Nesrine Malik in The Ideas Letter: Some 20 years ago, the Darfur region of Sudan was in the throes of a brutal war against rebel African groups protesting their economic and political marginalization. Arab militias known as the Janjaweed joined the central government to quell the rebellion, and the repression soon metastasized into ethnic cleansing—and, some say, genocide. Outrage abroad over the atrocities spurred a global advocacy campaign that came to be known as the Save Darfur movement. Two decades later, Darfur is burning once again, but the network that once heeded its cries is now dramatically diminished.
At its peak, Save Darfur drew a constellation of celebrities from Hollywood, sports and politics, and from across lobbying and activist groups. Advocates included the actors George Clooney, Don Cheadle and Ryan Gosling, the Olympic speed-skating champion Joey Cheek, and a charismatic, young U.S. senator named Barack Obama. Addressing a crowd gathered at the National Mall in Washington, D.C., in April 2006, Obama said of the conflict in Darfur: “If we care, the world will care. If we act, then the world will follow.”
The movement began in 2004 with the Save Darfur coalition, which sprang from established Jewish anti-genocide networks in the U.S. In July that year, the United States Holocaust Memorial Museum and the American Jewish World Service organized the Darfur Emergency Summit in New York, featuring the Nobel Peace Prize laureate Elie Wiesel, to draw attention to events in Darfur and make the case for intervention. The coalition then grew to include some 190 religious and human rights organizations affiliated in cause and purpose. The most high-profile among them was the Enough Project, an advocacy group hoping to end mass atrocities in African conflicts co-founded in 2007 by Gayle Smith, a former journalist and U.S. government official, and John Prendergast, a human rights activist. The outcome was a powerful, well-funded network that successfully lobbied the U.S. government and international organizations such as the United Nations for attention, and raised private and public donations. Between 2003 and 2005, the United States provided more than $638 million in humanitarian aid for Darfur. In 2007, the UN approved the creation and mobilization of a peacekeeping mission in the region.
By 2006, Save Darfur had already grown into the sort of campaign that could draw so many influential people to the Mall. The shadow of mass atrocities in Yugoslavia and Rwanda in the 1990s loomed large over a guilty global conscience; the UN Security Council had established two ad hoc tribunals to judge those crimes. The International Criminal Court was established in 2002—and some years later would hand out Darfur-related indictments. The Responsibility to Protect, which calls on all states to protect all populations from genocide, war crimes, and crimes against humanity—and to prevent such acts “through appropriate and necessary means”—was adopted in 2005 at the UN World Summit.

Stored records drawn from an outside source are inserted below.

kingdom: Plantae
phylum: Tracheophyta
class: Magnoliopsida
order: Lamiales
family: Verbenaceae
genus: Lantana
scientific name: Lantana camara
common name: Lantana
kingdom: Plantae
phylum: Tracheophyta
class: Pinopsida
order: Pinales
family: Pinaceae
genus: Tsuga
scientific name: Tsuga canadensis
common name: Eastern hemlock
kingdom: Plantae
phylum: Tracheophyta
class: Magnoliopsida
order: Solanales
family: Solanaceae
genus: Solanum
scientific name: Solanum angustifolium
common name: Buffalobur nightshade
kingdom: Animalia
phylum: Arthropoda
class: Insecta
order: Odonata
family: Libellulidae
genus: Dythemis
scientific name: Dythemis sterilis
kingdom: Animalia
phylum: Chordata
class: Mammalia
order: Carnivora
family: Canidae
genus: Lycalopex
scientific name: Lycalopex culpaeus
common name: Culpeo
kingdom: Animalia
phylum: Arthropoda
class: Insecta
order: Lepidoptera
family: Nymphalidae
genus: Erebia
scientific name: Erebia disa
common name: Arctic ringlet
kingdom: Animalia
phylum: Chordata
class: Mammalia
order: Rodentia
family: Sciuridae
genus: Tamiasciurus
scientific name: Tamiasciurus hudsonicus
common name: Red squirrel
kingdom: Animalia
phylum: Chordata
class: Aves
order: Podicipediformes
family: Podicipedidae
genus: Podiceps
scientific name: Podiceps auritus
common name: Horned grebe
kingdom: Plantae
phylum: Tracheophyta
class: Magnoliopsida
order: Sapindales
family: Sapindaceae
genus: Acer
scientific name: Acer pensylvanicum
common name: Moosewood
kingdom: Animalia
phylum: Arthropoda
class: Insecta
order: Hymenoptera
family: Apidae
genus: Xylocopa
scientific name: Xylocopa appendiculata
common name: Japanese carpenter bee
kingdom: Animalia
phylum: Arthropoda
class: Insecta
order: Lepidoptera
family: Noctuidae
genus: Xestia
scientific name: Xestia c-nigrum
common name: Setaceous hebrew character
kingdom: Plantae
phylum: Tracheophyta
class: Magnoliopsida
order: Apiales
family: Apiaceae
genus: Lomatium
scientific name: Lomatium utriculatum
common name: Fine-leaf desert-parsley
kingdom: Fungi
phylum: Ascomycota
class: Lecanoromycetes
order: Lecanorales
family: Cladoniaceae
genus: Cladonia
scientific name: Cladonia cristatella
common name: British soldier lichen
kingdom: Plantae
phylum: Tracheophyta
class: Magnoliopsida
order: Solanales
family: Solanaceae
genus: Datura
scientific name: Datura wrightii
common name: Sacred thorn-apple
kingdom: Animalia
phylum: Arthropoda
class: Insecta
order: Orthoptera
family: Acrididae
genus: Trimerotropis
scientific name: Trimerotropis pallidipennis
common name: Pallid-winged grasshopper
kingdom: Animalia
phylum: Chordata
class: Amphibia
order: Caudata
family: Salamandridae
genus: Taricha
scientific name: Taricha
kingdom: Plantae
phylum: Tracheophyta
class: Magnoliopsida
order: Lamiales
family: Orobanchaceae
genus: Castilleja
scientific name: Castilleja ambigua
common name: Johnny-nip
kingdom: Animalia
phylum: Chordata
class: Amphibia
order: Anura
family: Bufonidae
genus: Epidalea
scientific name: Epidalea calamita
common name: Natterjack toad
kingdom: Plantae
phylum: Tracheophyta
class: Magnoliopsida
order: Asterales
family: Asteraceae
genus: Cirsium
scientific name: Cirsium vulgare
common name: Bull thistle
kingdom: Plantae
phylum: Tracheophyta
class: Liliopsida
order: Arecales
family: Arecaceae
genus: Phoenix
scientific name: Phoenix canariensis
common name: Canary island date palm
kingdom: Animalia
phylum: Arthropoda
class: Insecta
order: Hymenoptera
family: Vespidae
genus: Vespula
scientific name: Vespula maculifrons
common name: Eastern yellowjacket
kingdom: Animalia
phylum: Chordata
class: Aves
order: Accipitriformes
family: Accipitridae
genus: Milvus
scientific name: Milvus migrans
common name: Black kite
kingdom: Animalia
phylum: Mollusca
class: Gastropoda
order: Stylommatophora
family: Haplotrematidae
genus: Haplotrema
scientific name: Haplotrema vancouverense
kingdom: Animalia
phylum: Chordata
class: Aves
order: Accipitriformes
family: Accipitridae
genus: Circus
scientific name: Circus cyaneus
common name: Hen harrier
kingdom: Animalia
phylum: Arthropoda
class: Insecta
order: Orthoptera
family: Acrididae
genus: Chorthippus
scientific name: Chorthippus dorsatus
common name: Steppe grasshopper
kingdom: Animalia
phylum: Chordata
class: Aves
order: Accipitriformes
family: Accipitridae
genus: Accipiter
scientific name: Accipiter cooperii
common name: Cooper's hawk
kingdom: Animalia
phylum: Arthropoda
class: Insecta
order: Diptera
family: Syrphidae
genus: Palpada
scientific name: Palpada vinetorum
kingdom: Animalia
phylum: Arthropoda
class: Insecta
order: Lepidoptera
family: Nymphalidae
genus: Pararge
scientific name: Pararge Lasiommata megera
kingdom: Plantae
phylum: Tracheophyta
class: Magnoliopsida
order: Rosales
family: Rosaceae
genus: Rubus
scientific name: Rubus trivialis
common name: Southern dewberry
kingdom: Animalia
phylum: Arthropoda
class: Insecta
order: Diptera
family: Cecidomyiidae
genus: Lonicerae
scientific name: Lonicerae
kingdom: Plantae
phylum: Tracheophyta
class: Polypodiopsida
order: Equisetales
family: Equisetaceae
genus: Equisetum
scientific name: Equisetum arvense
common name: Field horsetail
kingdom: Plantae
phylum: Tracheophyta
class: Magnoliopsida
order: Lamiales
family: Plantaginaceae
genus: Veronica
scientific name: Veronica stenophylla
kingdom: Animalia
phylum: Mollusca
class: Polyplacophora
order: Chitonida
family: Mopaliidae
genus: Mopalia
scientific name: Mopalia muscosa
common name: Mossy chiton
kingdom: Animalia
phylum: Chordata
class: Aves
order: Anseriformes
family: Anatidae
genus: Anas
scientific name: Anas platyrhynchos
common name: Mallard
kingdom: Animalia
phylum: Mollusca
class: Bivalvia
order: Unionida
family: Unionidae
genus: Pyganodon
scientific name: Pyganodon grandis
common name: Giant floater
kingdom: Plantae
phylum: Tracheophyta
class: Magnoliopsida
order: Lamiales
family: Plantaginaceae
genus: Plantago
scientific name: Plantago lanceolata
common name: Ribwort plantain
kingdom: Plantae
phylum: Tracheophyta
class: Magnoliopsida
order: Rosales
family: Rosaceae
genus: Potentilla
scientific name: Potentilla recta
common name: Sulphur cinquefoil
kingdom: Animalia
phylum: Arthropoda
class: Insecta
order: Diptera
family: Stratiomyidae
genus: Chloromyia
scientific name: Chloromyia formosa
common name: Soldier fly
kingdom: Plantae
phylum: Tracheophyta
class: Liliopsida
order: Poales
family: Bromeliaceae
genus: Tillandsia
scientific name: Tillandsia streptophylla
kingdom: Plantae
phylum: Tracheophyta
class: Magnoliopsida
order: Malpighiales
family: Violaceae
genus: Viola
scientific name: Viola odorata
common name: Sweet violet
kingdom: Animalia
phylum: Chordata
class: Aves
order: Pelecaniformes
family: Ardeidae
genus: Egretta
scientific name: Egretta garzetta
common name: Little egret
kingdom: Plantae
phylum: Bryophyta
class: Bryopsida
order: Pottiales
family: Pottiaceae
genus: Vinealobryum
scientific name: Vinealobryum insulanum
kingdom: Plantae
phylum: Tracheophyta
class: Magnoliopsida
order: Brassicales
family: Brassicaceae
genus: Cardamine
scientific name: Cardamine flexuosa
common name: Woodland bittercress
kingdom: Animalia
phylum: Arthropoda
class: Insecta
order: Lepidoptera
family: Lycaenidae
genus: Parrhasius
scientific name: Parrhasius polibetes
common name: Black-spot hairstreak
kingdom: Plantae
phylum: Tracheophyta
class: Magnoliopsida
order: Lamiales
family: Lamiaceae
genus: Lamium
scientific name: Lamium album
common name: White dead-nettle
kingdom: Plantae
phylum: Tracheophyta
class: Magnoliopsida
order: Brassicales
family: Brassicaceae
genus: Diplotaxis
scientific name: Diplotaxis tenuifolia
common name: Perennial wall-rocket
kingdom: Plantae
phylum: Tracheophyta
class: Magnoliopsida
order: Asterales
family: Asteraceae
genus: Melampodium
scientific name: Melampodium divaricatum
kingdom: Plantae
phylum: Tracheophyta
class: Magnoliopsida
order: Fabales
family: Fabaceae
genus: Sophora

According to Rebecca Hamilton’s book Fighting for Darfur:Public Action and the Struggle to Stop Genocide, President George W. Bush declared that the Clinton administration’s failure to halt the massacres in Rwanda would not be repeated on his watch. His own administration had also heavily invested in the 2005 Comprehensive Peace Agreement that ended a decades-long civil war between Sudan’s central government and rebel groups in the south, leading to South Sudan’s eventual independence in 2011. That effort drew on religious solidarity with the largely Christian South Sudanese—or on Bush’s faith.
But the Darfur conflict was more than a chance at redemption: It also coincided with the early years of the U.S. government’s war on terrorism. American troops spread into Afghanistan and Iraq. Washington was unapologetic about projecting power. It was trigger-happy about the application of sanctions.
To some, however, these overlapping agendas suggested that saving Darfur was less about Darfur than about the vanities of foreign policy interventionism. That the movement was not actually engaging with the deeper origins of the issue and the appropriate sources of possible solutions—namely, complicated structural challenges within Sudan and the disempowered local actors best placed to address them. Alex de Waal, the executive director of the World Peace Foundation at Tufts University, wrote in September 2009, “If ‘Save Darfur’ is interested in peace, the best it can do in the cause of peace is to fall silent.” Earlier that year, in a debate with Prendergast at Columbia University, Mahmoud Mamdani, a professor of government and anthropology, said that Save Darfur “has not created or even tried to create an informed movement, but a feel-good constituency.”
A little under two decades later, it is not only Darfur but all of Sudan that is engulfed in conflict. In April 2023, a military partnership fell apart and took the country with it. Fracturing swiftly followed. Today, there is looting and rape in the capital Khartoum, ethnic cleansing in the west, and a steady stream of refugees in the east. The specter of genocide looms once again over African peoples in Darfur. What there isn’t is the sort of global attention that some 20 years ago achieved the challenging task of capturing attention, advocacy, and funding for a complicated conflict in a remote part of Africa.